#### Supplied information ####

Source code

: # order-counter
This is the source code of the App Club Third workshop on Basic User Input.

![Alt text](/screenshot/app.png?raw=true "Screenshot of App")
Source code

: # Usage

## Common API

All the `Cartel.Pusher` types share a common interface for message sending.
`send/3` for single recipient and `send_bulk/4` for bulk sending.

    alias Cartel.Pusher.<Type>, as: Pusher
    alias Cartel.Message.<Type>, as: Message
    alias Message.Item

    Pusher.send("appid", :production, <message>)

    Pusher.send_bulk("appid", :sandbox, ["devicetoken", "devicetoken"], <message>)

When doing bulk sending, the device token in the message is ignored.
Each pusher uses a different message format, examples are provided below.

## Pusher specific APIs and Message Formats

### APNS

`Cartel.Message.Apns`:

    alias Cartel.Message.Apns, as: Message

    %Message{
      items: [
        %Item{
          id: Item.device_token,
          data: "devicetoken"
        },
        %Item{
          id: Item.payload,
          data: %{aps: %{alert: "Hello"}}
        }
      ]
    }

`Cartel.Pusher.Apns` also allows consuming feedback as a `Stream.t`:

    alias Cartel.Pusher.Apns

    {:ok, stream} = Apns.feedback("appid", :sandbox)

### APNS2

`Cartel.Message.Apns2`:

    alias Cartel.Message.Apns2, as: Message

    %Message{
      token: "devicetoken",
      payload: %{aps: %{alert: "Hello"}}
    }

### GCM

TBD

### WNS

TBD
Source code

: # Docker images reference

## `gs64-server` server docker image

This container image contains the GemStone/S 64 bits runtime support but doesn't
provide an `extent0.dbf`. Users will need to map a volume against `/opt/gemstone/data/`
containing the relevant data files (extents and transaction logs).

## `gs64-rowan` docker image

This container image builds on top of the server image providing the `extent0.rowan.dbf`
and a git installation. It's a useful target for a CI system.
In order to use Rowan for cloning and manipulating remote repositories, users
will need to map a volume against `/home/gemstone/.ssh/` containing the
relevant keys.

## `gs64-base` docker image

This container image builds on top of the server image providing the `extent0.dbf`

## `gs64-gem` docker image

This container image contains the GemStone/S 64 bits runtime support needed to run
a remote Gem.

####

*Work instructions*. Search the records for the word "builds". Copy each line where it appears.

*Answer to the exercise*.
This container image builds on top of the server image providing the `extent0.rowan.dbf`
This container image builds on top of the server image providing the `extent0.dbf`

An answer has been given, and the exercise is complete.